1998 Michael Jackson settled a lawsuit over stories and pictures in the London Daily Mirror that reported his face had been disfigured by cosmetic surgery.

2005 Suicide bombers attacked the U.S.-based Grand Hyatt, Days Inn, and Radisson SAS hotels in Amman, Jordan, killing at least 60 people and wounding hundreds. Two bombers strapped devices to their bodies and the third used a car bomb. The government of Jordan, unused to terror attacks in its country, instituted new anti-terror measures.

2007 The German Bundestag passed a controversial data retention bill that mandated storing citizens' telecommunications traffic data for six months without probable cause. In 2010 the German Constitutional Court ruled the bill violated Article 10 of the German Basic Law protecting the privacy of correspondence, posts, and telecommunications.
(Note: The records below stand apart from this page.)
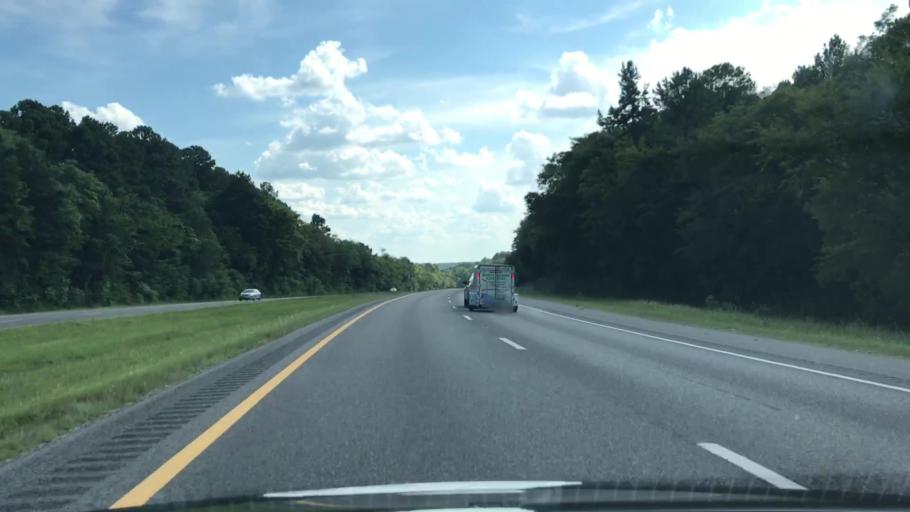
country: US
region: Tennessee
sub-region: Marshall County
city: Cornersville
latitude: 35.3906
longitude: -86.8793
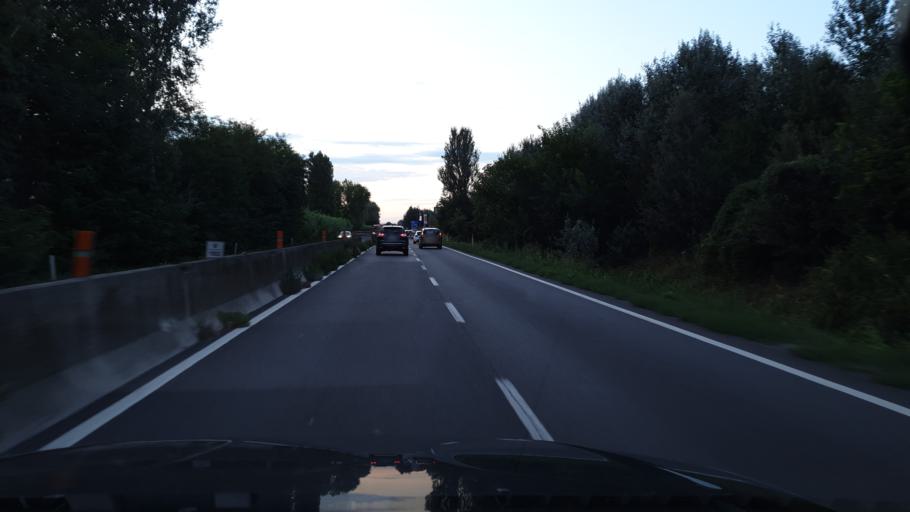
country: IT
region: Emilia-Romagna
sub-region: Provincia di Ravenna
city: Ravenna
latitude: 44.4051
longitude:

2011 Penn State University fired longtime head football coach Joe Paterno and university president Graham Spanier over their handling of child sex abuse allegations against former assistant coach Jerry Sandusky. Paterno was never charged with any wrongdoing and Spanier's conviction of child endangerment was overturned, but Sandusky was ultimately sentenced to 30-60 years in state prison after his conviction on 45 counts of abuse involving ten boys, including attacks that occurred on campus property.